The American and South Carolina flags were flown at half-staff at the state capitol in Columbia, South Carolina, this week out of respect for the nine African-American people who were killed in an attack on a church in Charleston.
The Confederate flag has stayed at full-staff, noted The Washington Post.
The flag came under scrutiny after a picture of the suspected church gunman, Dylann Storm Roof, posing in front of a car with a Confederate flag license plate surfaced on June 18.
Republican Sen. Lindsey Graham of South Carolina, who is running for president in 2016, was asked by CNN today if the Confederate flag should be removed from the state house, noted Mediaite (video below).
Graham said the decision on whether or to keep it there could be revisited, but added:
"But this is part of who we are.

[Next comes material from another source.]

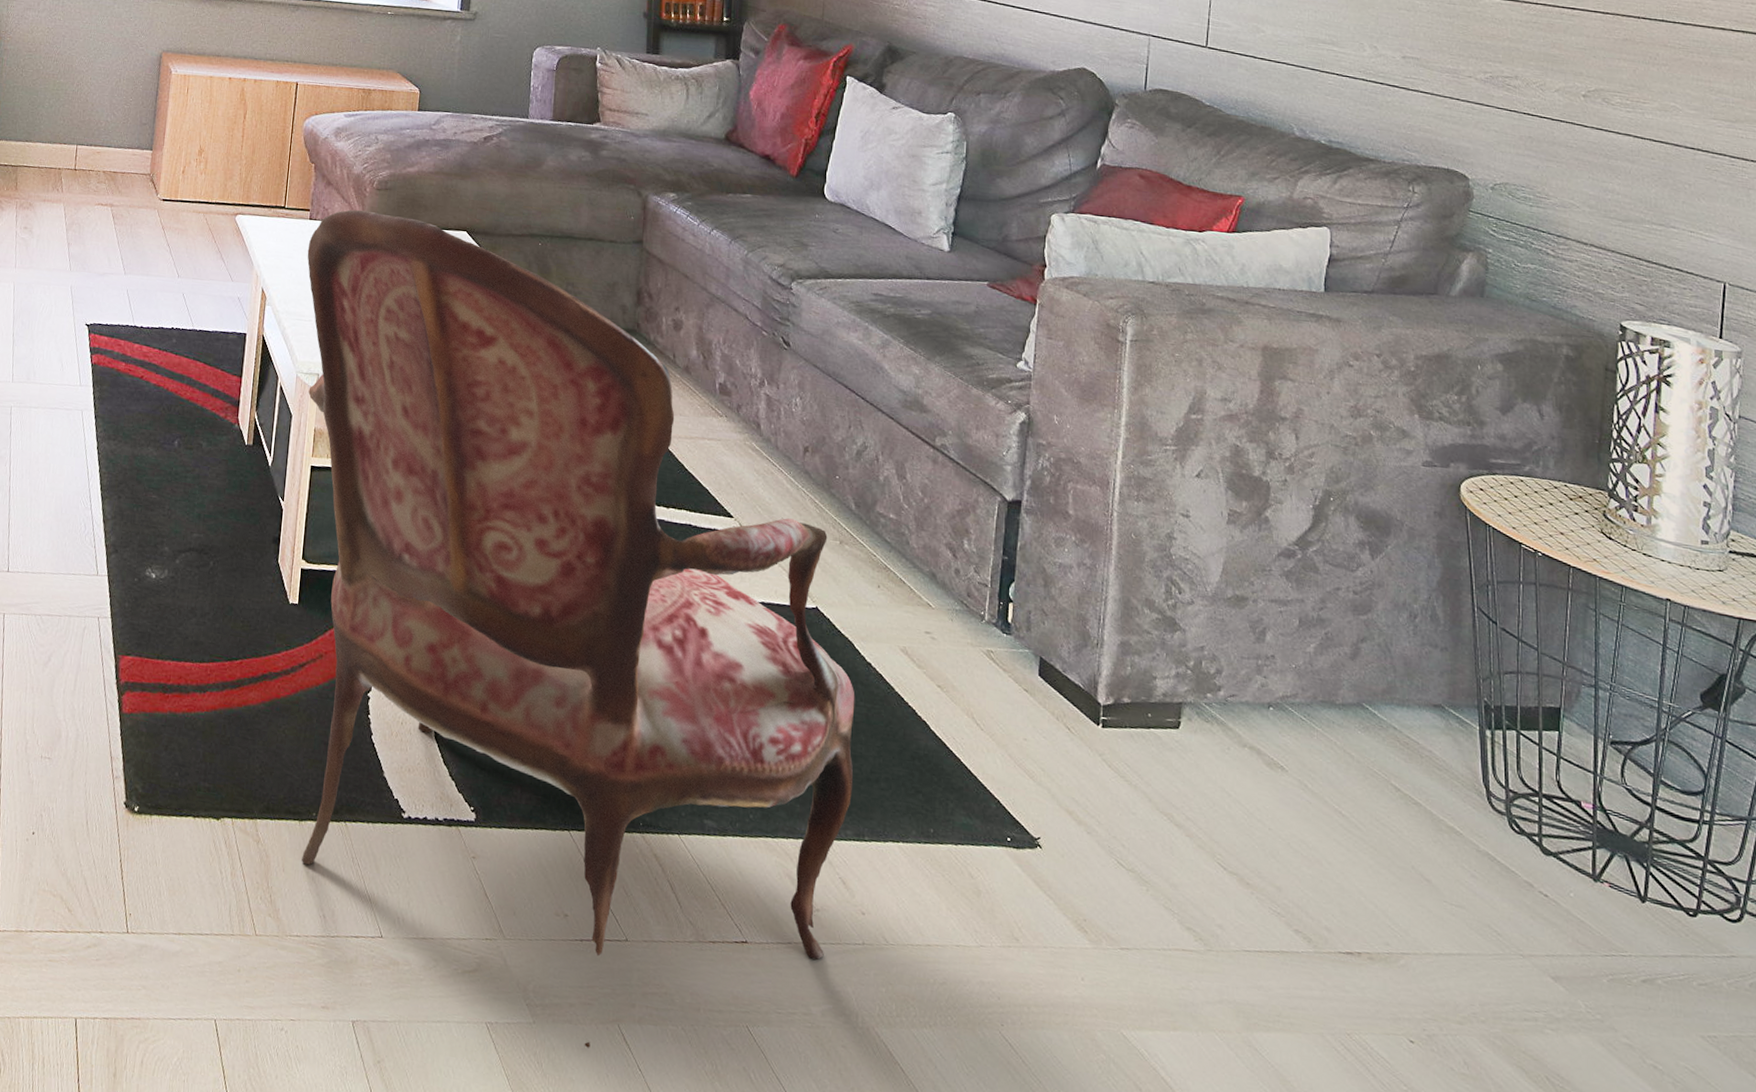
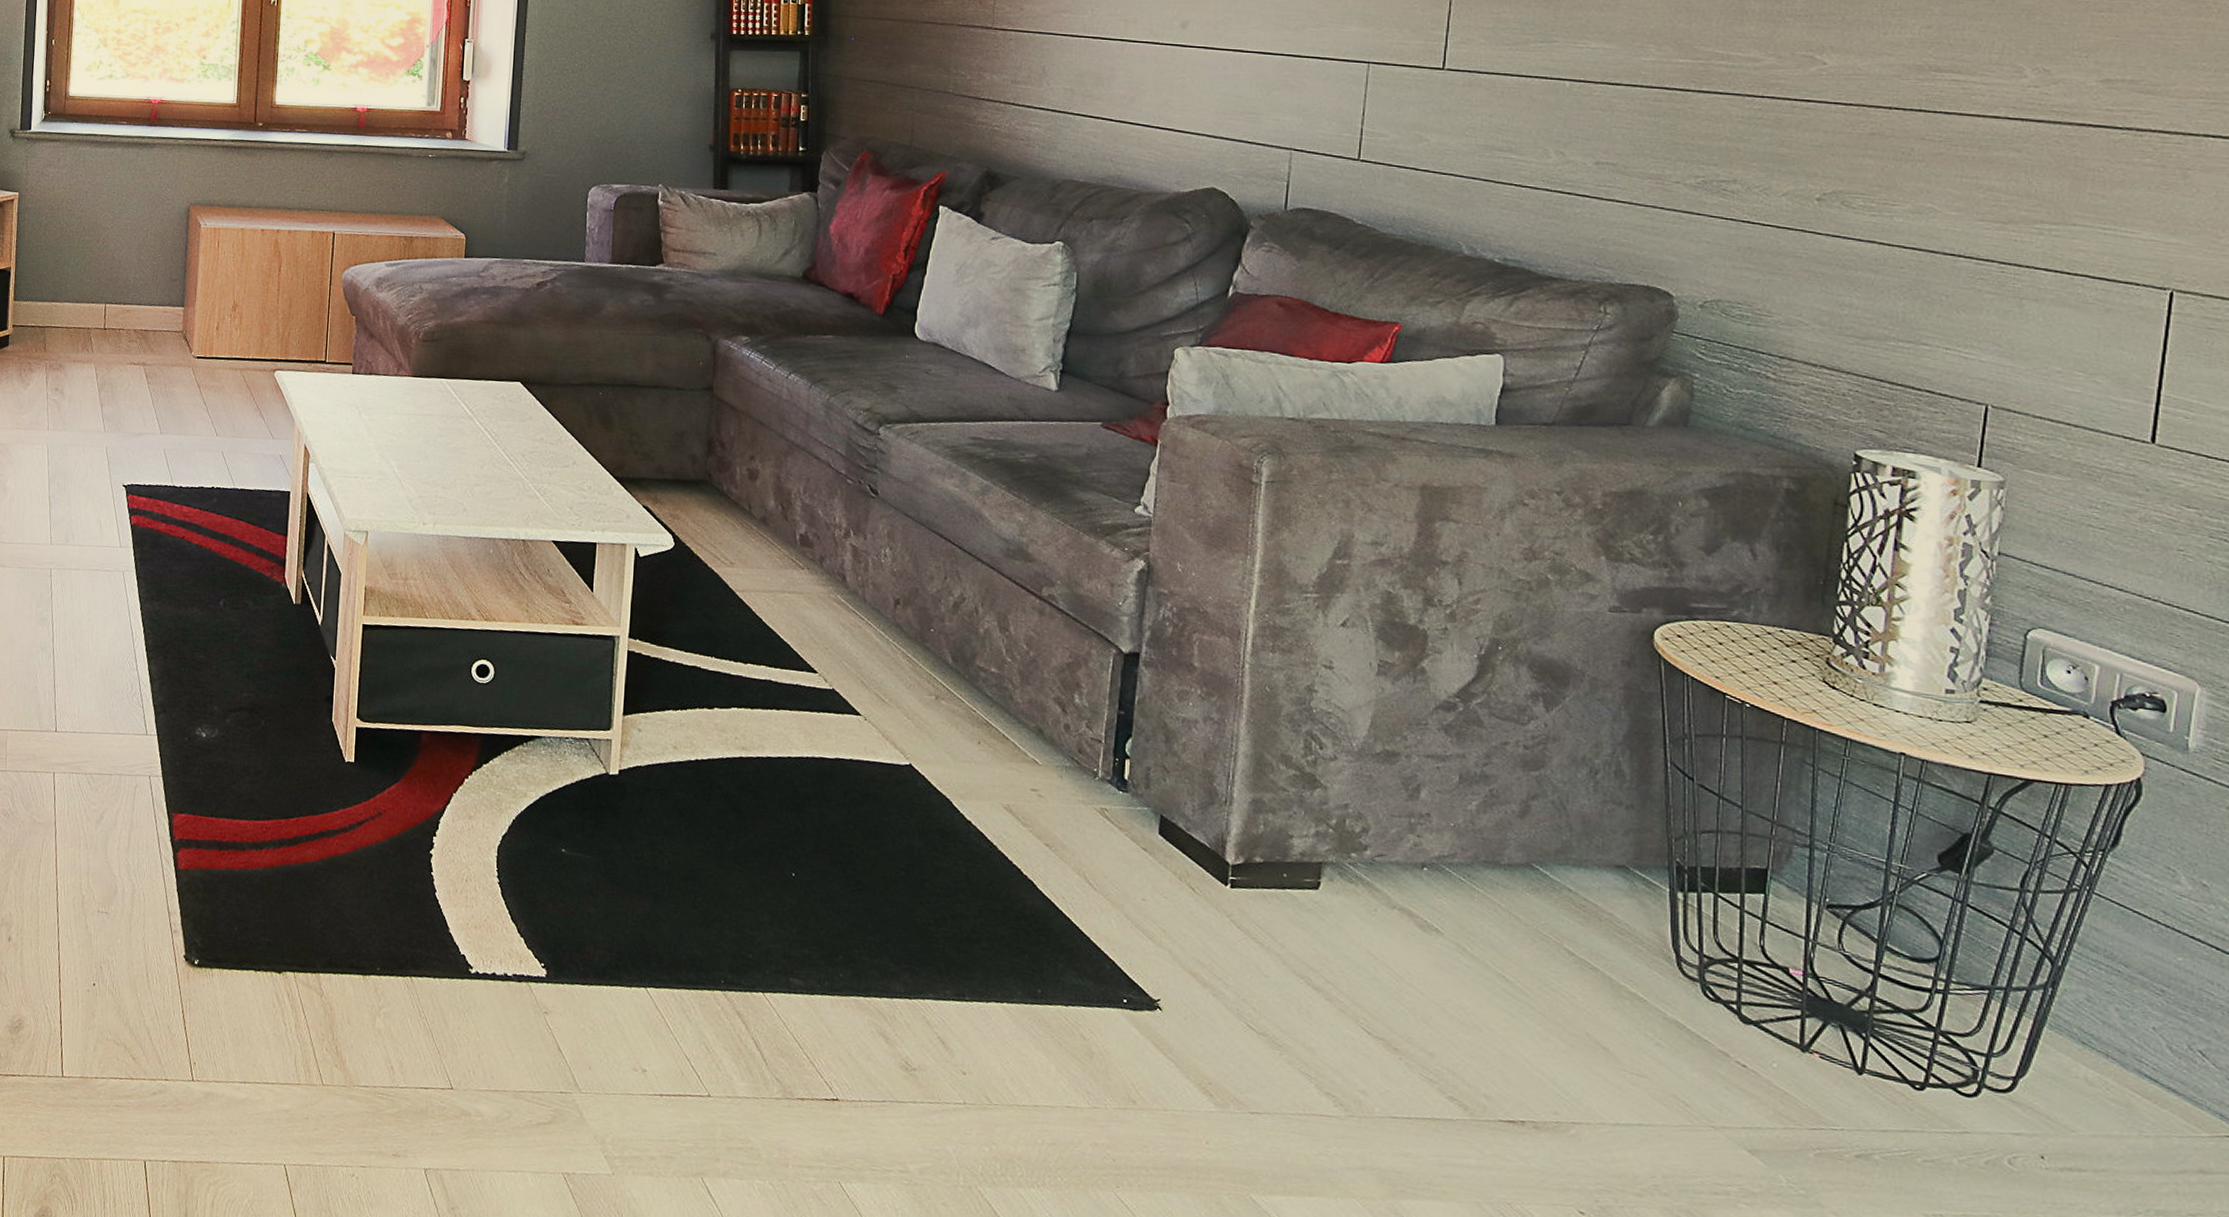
armchair: present [302,209,855,1048] -> none [351,362,954,1200]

The flag represents, to some people, a civil war, and that was the symbol of one side. To others, it’s a racist symbol, and it’s been used by people, it's been used in a racist way, but the problems we have in South Carolina, throughout the world are not because of a movie or symbols, but what's in people's hearts."
Graham had radically different reactions to Boston Marathon bomber Dzhokhar Tsarnaev in 2013, who he wanted to designate as a "potential enemy combatant," and Roof, who he dismissed as "just whacked out" on June 18 on "The View."
Republican Rep. Mark Sanford of South Carolina told MSNBC on June 18 that the Confederate flag flying at the state capitol was an imperfect compromise, but later added that "another population" in South Carolina sees the flag as "a symbol of heritage, it's a symbol of states' rights, it's a symbol of my great-great-grandfather died in some battle in Manassas or Bull Run or who knows where."